El entorno humano de nuestras clases sociales menos favorecidas se fue deteriorando progresivamente ante la mirada indiferente de políticos corruptos, arribistas sociales, y falsos empresarios creados bajo la sombra del poder. Todos permanecían ensoberbecidos en el disfrute de la riqueza mal habidas, entretenidos en la búsqueda de nuevas fuentes de placer, enfrascados en perversas competencias de un lujo provocativo y obsceno, mientras bajo sus pies, la violencia duramente reprimida fue desbordando sus cauces, hasta hacerse hoy incontenible. Nadie está hoy a salvo de la delincuencia. Ni los pobres ni los ricos. La sociedad en todos sus niveles está ya consciente que el mal de la corrupción ha penetrado todas sus instituciones, y con ello, ha desvirtuando los fines propios para las cales fueron creadas, perdiendo así su legitimidad frente a la población. Y esto sin duda es causa fundamental de la violencia que padecemos: la inoperancia de nuestras instituciones.

Cabe recordar que las instituciones de la vida pública poseen -quieran o no- una ética que las hace comportarse de forma adecuada si están altas de moral, con lo cual adquieren sentido y legitimidad, o por el contrario, se desvían de los fines propios que las constituyen, por lo cual están desmoralizadas, y por tanto, pierden su legitimidad. La ética para las instituciones públicas lejos de ser un simple adorno constituye un imperativo pragmático de supervivencia.

Durante los últimos cuarenta años de vida ciudadana, hemos estado desarticulando el conjunto de valores y normas que como nación compartimos, es decir, la sociedad ha venido sufriendo un permanente deterioro de su ética cívica, nos estamos progresivamente desmoralizando, cada vez estamos más escasos de la racionalidad necesaria para mantener un proyecto de nación, una nación viable, una sociedad decente. Esto se manifiesta en una generalizada desconfianza social y en el descrecimiento en nuestras instituciones. La ética civil contiene de suyo, aquellos elementos comunes de justicia debajo de los cuales no puede caer una sociedad, sin riesgo de situarse bajo niveles de inmoralidad.
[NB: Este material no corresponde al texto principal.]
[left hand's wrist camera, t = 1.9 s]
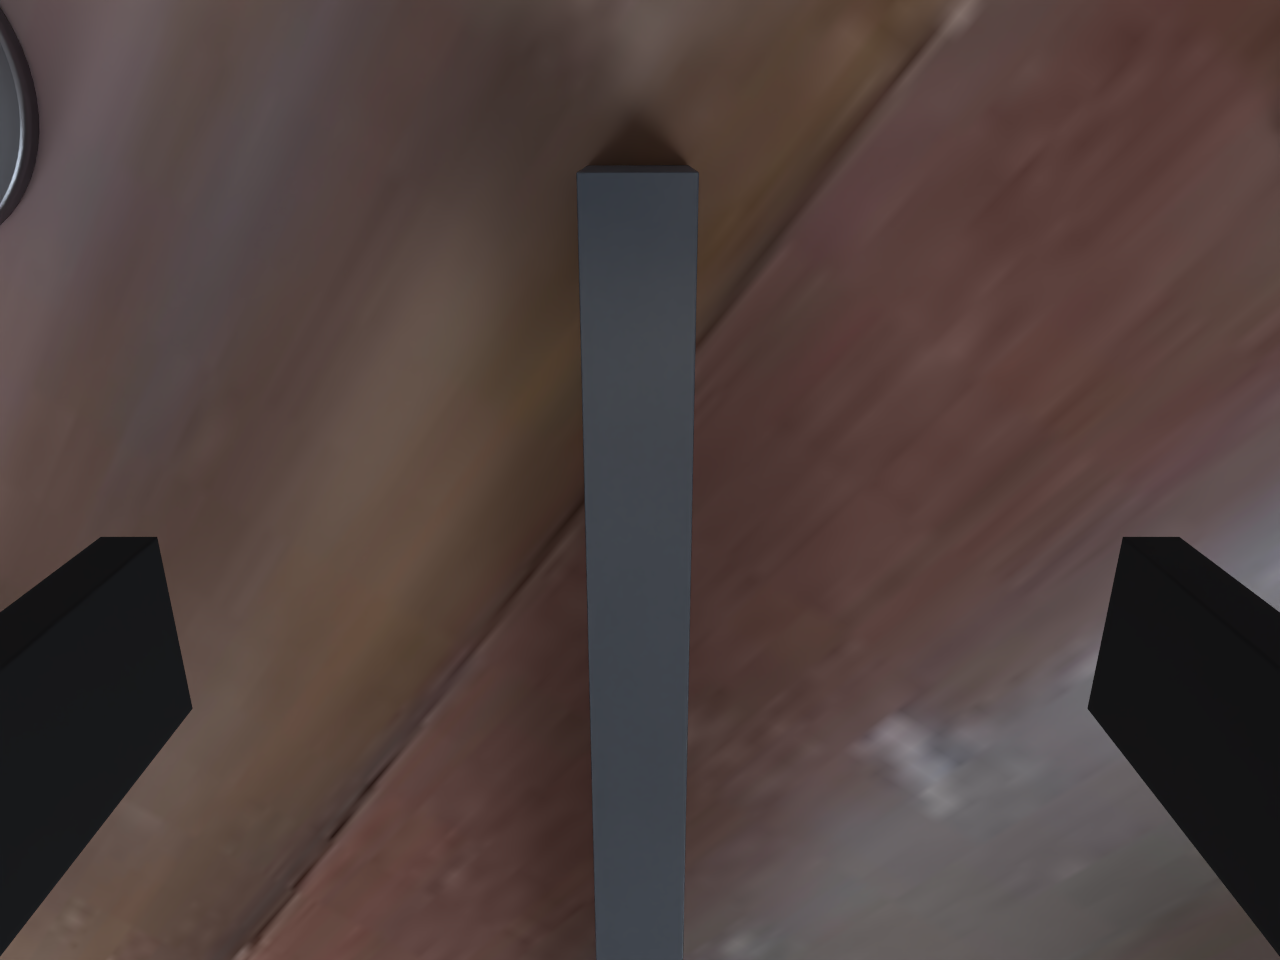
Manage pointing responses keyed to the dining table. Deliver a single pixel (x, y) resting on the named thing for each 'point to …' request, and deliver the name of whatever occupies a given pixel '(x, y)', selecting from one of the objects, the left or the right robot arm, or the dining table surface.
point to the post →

Nos contaba Kant en La Paz Perpetua -hace ya dos siglos-, que hasta un pueblo de demonios, con escaso sentido de la justicia, será capaz de mantener un Estado de Derecho, siempre que sea racionales. Hasta un pueblo de demonios, siempre que hagan uso de su razón, tratarán de ordenar su vida de acuerdo a una constitución; aún cuando en su interior estén propensos a delinquir, se someterán al imperio de la ley, pues son conscientes, como seres racionales, que en ello se juegan la tranquilidad de su hogar, el respeto a sus bienes, y su vida misma.

Es tiempo ya que nosotros los dominicanos, en el ejercicio de nuestra razón, iniciemos sin demora la reconstrucción de una ética cívica que nos permita afrontar los retos del presente. Porque si no lo hacemos, tal vez más adelante no tengamos futuro.